Kollective’s research found that 40% of businesses in the US and 66% of UK businesses still have devices running Windows 7. Those that remain on Windows 7 past January 14, 2020 will either have to pay Microsoft significant sums for extended support or will leave their systems open to cyberattack. In the case of those largest enterprises, with 10,000 or more devices, the fee to Microsoft could be in excess of $1.4m a year.
Commenting on the operating system reaching ‘end of life’, Dan Vetras, CEO of Kollective, said: “With Windows 7 now dead, these findings should be a major cause for concern within the enterprise. With many businesses missing the deadline to migrate to Windows 10, there could be some shocks in store as we go into the new year.
Those unprepared will potentially need to pay millions of dollars a year for extended support – but this is just the first step. Once businesses have migrated to Windows 10, they will need to continuously update their systems as part of Microsoft’s new ‘Windows as a Service’ model.
This means distributing increasingly frequent updates across their systems, more roll outs and more network congestion – something many IT departments will find impossible due to outdated infrastructure. If businesses fail to keep up with this rapid pace of change, they put themselves at serious risk of cyberattack.
With the deadline now passed, future proofing organisations for Windows 10 and future ‘as a service’ operating systems should be a number one priority – not just for IT teams, but for business leaders everywhere.”

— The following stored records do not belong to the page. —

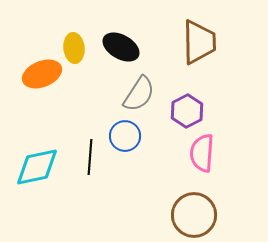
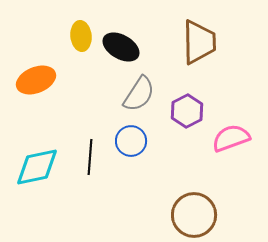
yellow ellipse: moved 7 px right, 12 px up
orange ellipse: moved 6 px left, 6 px down
blue circle: moved 6 px right, 5 px down
pink semicircle: moved 29 px right, 15 px up; rotated 66 degrees clockwise
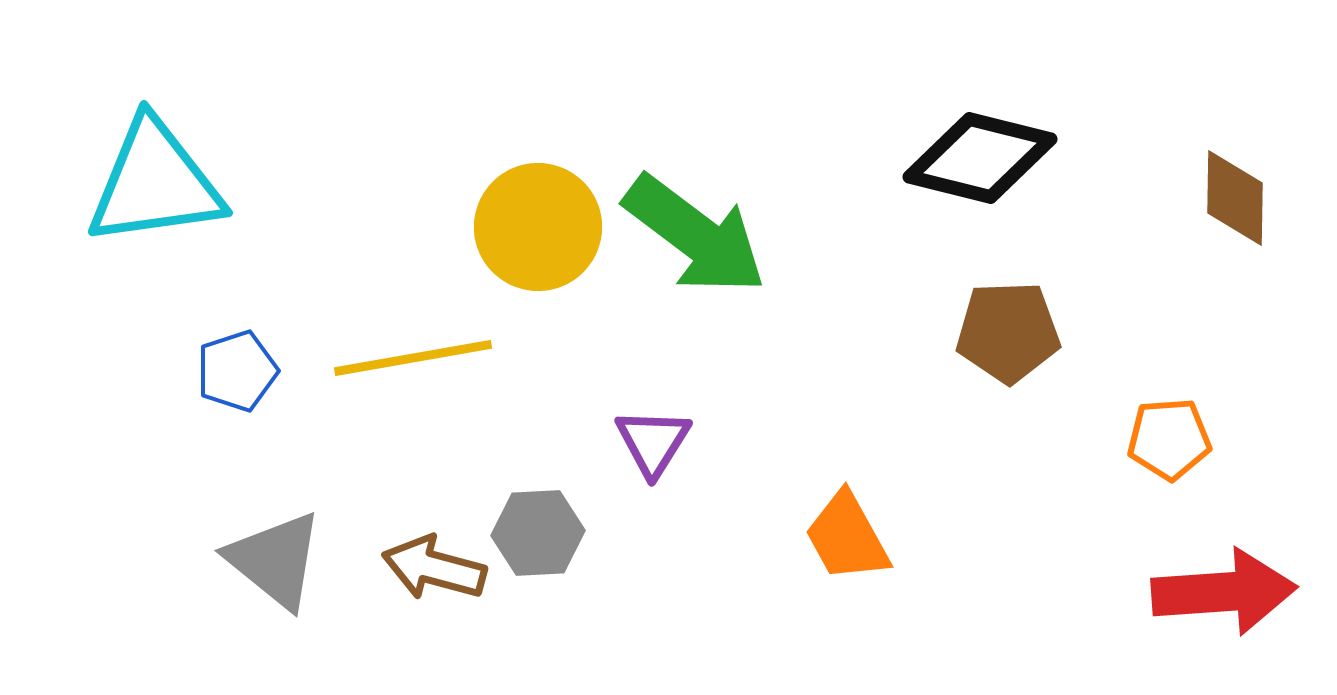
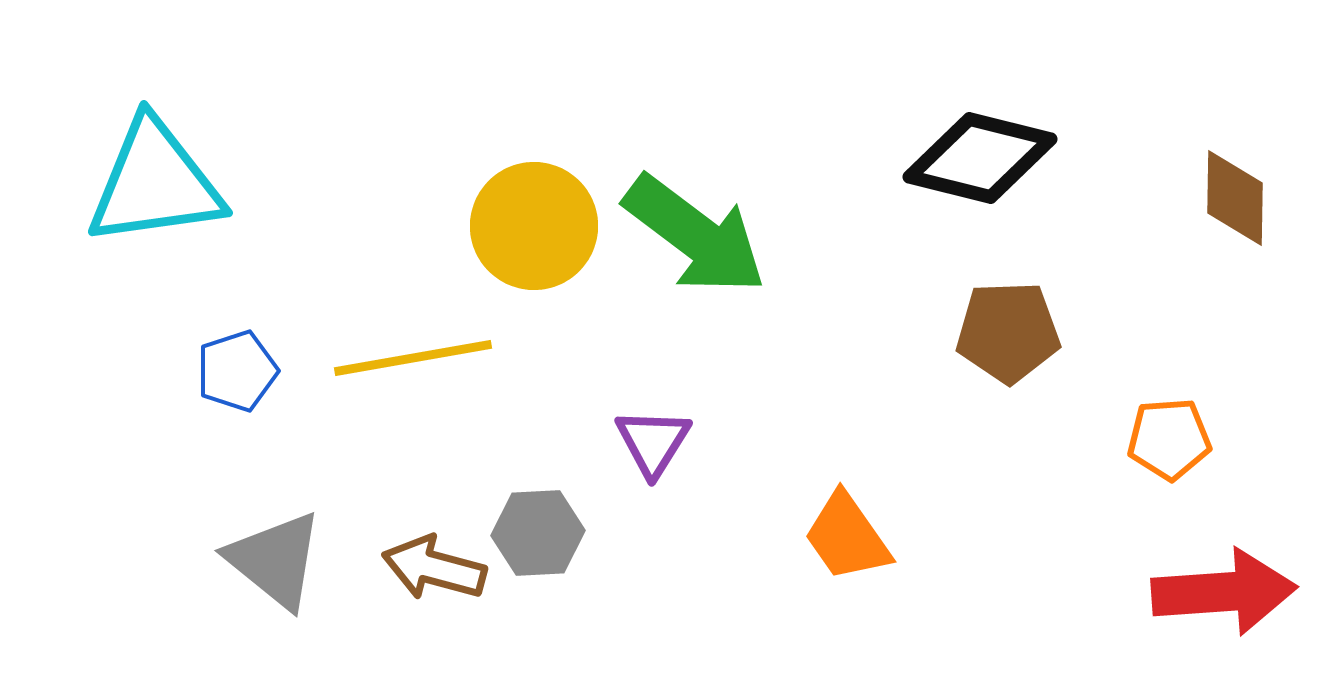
yellow circle: moved 4 px left, 1 px up
orange trapezoid: rotated 6 degrees counterclockwise
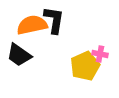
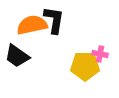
black trapezoid: moved 2 px left, 1 px down
yellow pentagon: rotated 24 degrees clockwise
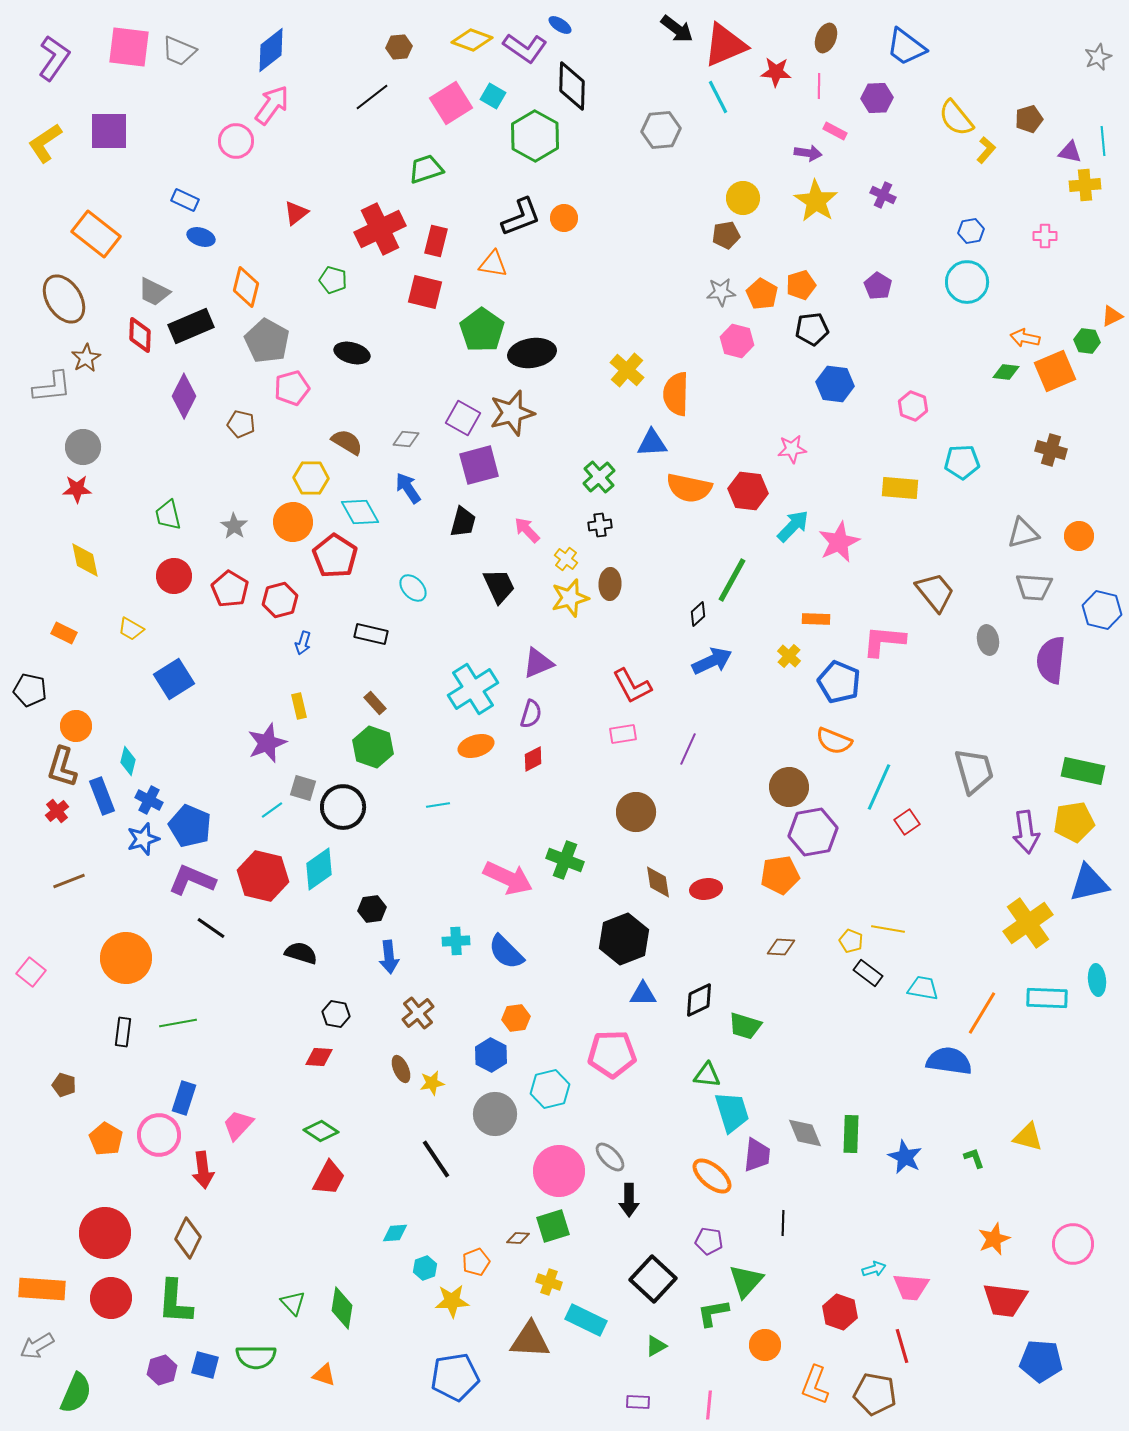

To overcome the security concerns, Kollective recommends the use of an enterprise content delivery network (ECDN) to distribute the Windows 10 upgrade immediately and at scale.
Jon O’Connor, Solution Architect at Kollective, commented: “It took many businesses up to three years to move from XP to Windows 7 and we can expect a similar timeline for the move to Windows 10. While a lot of companies have migrated the majority of their systems away from Windows 7, being “almost there” isn’t good enough.
It only takes a handful of unsecured devices to launch a full-scale cyber-attack, so having even one or two Windows 7 PCs on your network could pose a serious risk. IT teams need to know for certain that every single device on their networks is off of Windows 7 — but the reality is that most simply don’t know.
While our best suggestion is to allow updates to roll out automatically, many businesses simply do not have the network infrastructure needed to achieve this. Instead, companies should be investigating solutions that quickly and effectively migrate their systems with minimum disruption to the wider business. Our recommendation is the installation of an enterprise content delivery network (ECDN) to help distribute the Windows 10 update immediately and at scale to those last remaining PCs.”
David Emm, Principal Security Researcher at Kaspersky said, "Since no security updates will be generally available after today, anyone who continues to use Windows 7 will be putting themselves at risk. Every vulnerability found will become a zero-day vulnerability - i.e., one for which no patch is available. We recommend that people move to a supported operating system as soon as possible - which would be Windows 10, in the case of Microsoft. Research we undertook in August 2019 indicated that more than a third of consumers still run Windows 7: these people need to be aware of the risks of using outdated software - and update their operating system immediately."
Databarracks’ managing director Peter Groucutt commented: “On the 14th of January, support for Windows 7 ends and when a well-loved operating system reaches end of life, we like to mark the occasion. Five years ago, when Windows Server 2003 was retired we launched it into space. For Windows 7, we opted for a Viking funeral.
“It’s a bit of fun, but there’s a serious message we want to highlight. Staying up to date with operating systems and patching is the simplest and most important security practice to follow. There are countless examples of cyber-attacks and breaches that could have been avoided simply by staying on top of important software updates.
“This is a concern for businesses and consumers alike. GCHQ has warned the public not to email or do online banking using Windows 7 PCs. Businesses simply can’t afford to use legacy operating systems. Keeping devices and software up to data is one of the 5 pillars of the NCSC’s Cyber Essentials scheme and is a requirement for the certification."